[llvm-commits] Speeding up instruction selection

Fri Mar 7 23:53:47 PST 2008

On Mar 7, 2008, at 7:26 AM, Roman Levenstein wrote:
>> Please look at the implementation of User::setOperand() or
>> MachineOperand::setReg().  When these changes the value of an  
>> operand,
>> it needs to remove the current 'instruction' from the use list of the
>> old value and add it to the new value.  I assure you that it is
>> constant time, exactly because it doesn't have to scan the whole
>> list.  It just unlinks it form the middle of the list with no search.
>> This makes it very fast and scalable.
>
> OK. My fault. Now I really understood how it works! ;-)

Ok!

> I tried to apply the same principle to SDNodes.
>
> This means:
> 1) Each SDNode maintains an std::list of uses, i.e. list of pointers
> to SDNodes using it.

I don't recommend using std::list here.  The subtlety is that the use  
list will end up winding its way through the operands that are  
embedded in an SDNode.  This design allows ReplaceAllUsesWith (and  
related operations) to be extremely efficient.

> 2) Each SDNode has a field that links it into the Uses list of SDNode
> used by this node. This link is an iterator pointing to the position
> inside the SDNode::Uses list.

Right, this should be the same list as above.

> Since one node can use multiple other
> nodes, each SDNode has once such link field per SDOperand. More
> precisely, I introduced the Used files, which is an array  of
> iterators pointing into Uses lists of nodes used by current SDNode.
> This array is allocated dynamically and at the same places, where
> OperandList is allocated or set.

I think it might be best to introduce a new class, say SDUseOperand or  
something like that.  Right now the operands of an SDNode are stored  
in the OperandList array, which is an array of SDOperands.  I'd  
suggest changing this to be an array of SDUseOperand.

SDOperand is currently a SDNode + result#.  SDUseOperand would be an  
SDOperand (like Val in the Use class) plus a pointer to the containing  
node (like U in the Use class), and next/prev pointers (like Next/ 
Prev) in the use list.

Before you worry about the size bloat of tracking all this, remember  
that the Uses SmallVector in SDNode will turn into a single pointer,  
so this will be only a small increase in memory if any at all.

**Request 1:**
Answer these about the post on speeding up instruction selection:
(a) Which container does the reply advise against using for each SDNode's list of uses?
(b) In which array are the operands of an SDNode currently stored?
(c) What will the Uses SmallVector in SDNode turn into?
**Request 2:**
Can you reproduce the post on speeding up instruction selection word for word, everything from "I think it might" down to "the use list."?
The records are separate material and are not part of the post.

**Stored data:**

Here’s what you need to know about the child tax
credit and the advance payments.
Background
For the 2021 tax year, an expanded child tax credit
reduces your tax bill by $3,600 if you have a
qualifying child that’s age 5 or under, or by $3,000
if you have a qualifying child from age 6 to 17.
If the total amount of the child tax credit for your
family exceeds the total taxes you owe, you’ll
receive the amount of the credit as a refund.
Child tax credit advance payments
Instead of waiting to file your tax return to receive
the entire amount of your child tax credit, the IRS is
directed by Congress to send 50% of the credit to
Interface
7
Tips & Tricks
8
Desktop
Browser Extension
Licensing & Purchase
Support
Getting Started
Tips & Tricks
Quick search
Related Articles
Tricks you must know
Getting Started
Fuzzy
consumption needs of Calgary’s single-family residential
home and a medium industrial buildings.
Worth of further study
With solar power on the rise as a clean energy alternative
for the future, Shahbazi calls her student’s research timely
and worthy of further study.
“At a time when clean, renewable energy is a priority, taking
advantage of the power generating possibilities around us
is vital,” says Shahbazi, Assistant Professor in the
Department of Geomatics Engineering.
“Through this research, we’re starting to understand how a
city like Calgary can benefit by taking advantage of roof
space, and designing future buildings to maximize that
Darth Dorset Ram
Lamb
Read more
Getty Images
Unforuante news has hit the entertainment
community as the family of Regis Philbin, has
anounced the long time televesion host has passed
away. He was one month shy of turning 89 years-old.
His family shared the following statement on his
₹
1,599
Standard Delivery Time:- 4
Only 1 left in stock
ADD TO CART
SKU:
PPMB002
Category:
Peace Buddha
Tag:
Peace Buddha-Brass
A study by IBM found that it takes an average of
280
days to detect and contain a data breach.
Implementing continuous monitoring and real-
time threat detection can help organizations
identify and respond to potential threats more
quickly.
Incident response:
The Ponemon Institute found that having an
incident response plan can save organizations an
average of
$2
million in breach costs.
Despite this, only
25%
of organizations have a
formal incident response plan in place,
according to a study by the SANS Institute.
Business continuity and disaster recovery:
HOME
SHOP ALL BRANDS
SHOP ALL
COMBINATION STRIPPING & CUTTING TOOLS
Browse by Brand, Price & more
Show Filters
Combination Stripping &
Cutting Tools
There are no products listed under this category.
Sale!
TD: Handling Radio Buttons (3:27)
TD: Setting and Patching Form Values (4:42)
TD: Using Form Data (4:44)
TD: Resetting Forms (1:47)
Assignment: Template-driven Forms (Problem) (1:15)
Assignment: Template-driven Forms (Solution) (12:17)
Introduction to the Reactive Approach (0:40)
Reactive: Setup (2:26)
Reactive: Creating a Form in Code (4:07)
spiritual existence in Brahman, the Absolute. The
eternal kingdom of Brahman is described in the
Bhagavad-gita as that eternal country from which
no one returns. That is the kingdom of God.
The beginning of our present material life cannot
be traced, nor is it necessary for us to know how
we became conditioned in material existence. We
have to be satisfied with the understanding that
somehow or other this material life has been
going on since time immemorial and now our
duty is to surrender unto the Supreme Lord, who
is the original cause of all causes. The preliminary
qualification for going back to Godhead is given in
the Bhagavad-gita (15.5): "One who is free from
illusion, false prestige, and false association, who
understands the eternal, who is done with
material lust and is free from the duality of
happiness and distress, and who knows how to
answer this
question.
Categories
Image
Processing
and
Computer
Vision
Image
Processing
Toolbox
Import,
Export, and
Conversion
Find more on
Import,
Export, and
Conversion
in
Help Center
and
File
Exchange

**Task answer 1:**
(a) std::list
(b) The OperandList array, which is an array of SDOperands
(c) A single pointer

**Task answer 2:**
I think it might be best to introduce a new class, say SDUseOperand or  
something like that.  Right now the operands of an SDNode are stored  
in the OperandList array, which is an array of SDOperands.  I'd  
suggest changing this to be an array of SDUseOperand.

SDOperand is currently a SDNode + result#.  SDUseOperand would be an  
SDOperand (like Val in the Use class) plus a pointer to the containing  
node (like U in the Use class), and next/prev pointers (like Next/ 
Prev) in the use list.